Please repeat exactly the lines below from the one containing "ring pip: (552, 633)" down to the one containing "thumb cmc: (256, 147)", both included, and nothing else.

^^^^^^^^

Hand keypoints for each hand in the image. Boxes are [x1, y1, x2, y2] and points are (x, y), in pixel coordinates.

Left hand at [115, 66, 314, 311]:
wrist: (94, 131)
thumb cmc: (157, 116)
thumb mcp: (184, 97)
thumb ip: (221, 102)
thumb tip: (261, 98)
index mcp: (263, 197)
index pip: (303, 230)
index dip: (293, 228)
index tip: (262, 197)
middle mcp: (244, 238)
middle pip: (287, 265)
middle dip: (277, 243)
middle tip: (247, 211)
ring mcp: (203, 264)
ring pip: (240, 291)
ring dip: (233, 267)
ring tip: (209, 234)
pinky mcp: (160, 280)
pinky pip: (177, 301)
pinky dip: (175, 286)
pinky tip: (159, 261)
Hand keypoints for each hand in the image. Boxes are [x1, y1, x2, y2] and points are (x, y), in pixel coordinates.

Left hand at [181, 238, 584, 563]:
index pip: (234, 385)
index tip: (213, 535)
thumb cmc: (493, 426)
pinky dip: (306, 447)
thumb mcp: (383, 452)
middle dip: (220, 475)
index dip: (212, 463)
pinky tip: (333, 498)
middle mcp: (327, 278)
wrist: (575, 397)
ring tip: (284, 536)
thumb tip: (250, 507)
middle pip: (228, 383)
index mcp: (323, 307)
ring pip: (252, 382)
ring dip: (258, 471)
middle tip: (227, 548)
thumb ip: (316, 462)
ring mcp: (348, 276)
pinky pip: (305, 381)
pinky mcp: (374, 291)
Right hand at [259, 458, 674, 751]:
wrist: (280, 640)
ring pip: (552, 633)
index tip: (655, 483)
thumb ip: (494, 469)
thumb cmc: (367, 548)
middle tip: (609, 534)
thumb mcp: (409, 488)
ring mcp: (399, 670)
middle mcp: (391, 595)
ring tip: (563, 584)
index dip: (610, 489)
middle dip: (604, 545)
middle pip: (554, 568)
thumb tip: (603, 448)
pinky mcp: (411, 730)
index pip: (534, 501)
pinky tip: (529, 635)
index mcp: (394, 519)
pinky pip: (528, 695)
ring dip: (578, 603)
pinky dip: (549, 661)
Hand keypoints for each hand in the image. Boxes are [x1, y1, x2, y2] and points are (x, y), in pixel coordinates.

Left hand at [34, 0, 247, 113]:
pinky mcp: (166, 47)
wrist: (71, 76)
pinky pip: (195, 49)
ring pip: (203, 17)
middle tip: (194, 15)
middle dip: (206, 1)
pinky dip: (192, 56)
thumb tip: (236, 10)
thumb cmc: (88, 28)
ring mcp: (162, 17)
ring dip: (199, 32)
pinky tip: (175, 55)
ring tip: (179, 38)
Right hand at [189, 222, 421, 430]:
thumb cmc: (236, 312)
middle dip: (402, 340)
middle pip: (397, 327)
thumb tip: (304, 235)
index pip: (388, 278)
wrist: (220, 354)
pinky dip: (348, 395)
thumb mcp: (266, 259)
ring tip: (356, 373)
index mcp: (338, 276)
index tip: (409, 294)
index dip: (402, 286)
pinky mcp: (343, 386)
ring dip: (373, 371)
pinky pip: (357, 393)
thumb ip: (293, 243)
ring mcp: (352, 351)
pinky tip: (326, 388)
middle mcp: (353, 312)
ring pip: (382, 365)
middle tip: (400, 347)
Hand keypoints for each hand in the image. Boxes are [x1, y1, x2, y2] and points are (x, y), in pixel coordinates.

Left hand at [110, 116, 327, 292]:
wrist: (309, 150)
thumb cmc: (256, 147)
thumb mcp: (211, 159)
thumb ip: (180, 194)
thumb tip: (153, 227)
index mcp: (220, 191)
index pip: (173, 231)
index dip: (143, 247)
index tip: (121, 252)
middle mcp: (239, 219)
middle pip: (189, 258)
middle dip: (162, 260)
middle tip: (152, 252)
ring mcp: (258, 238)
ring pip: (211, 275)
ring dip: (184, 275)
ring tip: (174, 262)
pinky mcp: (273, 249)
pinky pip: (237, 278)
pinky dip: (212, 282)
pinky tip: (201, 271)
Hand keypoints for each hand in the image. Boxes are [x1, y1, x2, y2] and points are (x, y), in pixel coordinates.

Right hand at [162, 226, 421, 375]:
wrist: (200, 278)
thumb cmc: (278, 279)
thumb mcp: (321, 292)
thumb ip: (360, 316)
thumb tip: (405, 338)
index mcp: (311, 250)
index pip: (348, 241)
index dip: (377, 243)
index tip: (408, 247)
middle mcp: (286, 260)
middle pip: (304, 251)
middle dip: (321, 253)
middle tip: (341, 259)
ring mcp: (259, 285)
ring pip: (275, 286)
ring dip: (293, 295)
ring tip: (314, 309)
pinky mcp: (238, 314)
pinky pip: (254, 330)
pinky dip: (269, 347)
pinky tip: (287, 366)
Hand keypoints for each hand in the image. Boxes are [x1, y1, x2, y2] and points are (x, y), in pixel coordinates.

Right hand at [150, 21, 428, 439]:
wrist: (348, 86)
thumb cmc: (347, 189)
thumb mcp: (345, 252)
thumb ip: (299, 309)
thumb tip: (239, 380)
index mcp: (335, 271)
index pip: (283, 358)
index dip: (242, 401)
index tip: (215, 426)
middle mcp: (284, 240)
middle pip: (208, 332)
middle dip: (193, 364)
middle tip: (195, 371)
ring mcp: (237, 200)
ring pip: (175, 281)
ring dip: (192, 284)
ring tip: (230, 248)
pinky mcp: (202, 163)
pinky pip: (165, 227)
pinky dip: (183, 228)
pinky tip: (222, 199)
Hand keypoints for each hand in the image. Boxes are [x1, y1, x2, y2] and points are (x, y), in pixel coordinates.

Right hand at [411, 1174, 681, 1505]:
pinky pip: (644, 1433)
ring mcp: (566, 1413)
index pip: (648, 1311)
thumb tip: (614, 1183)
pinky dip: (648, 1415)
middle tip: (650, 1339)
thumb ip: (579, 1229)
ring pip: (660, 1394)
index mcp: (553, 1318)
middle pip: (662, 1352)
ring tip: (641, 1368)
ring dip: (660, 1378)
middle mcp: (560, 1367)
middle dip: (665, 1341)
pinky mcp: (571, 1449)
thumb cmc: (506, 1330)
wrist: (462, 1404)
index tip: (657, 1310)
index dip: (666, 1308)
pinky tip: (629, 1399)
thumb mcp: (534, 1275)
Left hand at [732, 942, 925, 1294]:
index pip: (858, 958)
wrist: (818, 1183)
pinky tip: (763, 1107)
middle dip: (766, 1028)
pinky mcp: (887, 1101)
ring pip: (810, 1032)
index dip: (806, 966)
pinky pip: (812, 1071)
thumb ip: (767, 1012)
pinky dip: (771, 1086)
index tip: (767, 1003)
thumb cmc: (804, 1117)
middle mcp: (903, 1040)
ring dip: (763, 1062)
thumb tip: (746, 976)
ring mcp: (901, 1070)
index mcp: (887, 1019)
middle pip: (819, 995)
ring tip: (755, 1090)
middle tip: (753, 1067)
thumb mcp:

^^^^^^^^

» **WRITTEN SOLUTION**
ring pip: (552, 633)
index tip: (655, 483)
thumb ip: (494, 469)
thumb cmc: (367, 548)
middle tip: (609, 534)
thumb mcp: (409, 488)
ring mcp: (399, 670)
middle mcp: (391, 595)
ring tip: (563, 584)
index dip: (610, 489)
middle dip: (604, 545)
middle pip: (554, 568)
thumb tip: (603, 448)
pinky mcp: (411, 730)
index pip: (534, 501)
pinky tip: (529, 635)
index mcp: (394, 519)
pinky pip: (528, 695)
ring dip: (578, 603)
pinky dip: (549, 661)
Hand keypoints for each hand in the image. Boxes are [x1, y1, x2, y2] and points are (x, y), in pixel coordinates.

Left hand at [34, 0, 247, 113]:
pinky mcp: (166, 47)
wrist: (71, 76)
pinky pip: (195, 49)
ring pip: (203, 17)
middle tip: (194, 15)
middle dip: (206, 1)
pinky dip: (192, 56)
thumb tip: (236, 10)
thumb cmc: (88, 28)
ring mcp: (162, 17)
ring dip: (199, 32)
pinky tip: (175, 55)
ring tip: (179, 38)
Right hand at [189, 222, 421, 430]:
thumb cmc: (236, 312)
middle dip: (402, 340)
middle pip: (397, 327)
thumb tip: (304, 235)
index pip: (388, 278)
wrist: (220, 354)
pinky dip: (348, 395)
thumb mcp: (266, 259)
ring tip: (356, 373)
index mcp: (338, 276)
index tip: (409, 294)
index dip: (402, 286)
pinky mcp: (343, 386)
ring dip: (373, 371)
pinky pip: (357, 393)
thumb ip: (293, 243)
ring mcp: (352, 351)
pinky tip: (326, 388)
middle mcp: (353, 312)
ring pip: (382, 365)
middle tip: (400, 347)
Hand keypoints for each hand in the image. Boxes are [x1, y1, x2, y2] and points are (x, y), in pixel coordinates.

Left hand at [110, 116, 327, 292]:
wrist: (309, 150)
thumb cmc: (256, 147)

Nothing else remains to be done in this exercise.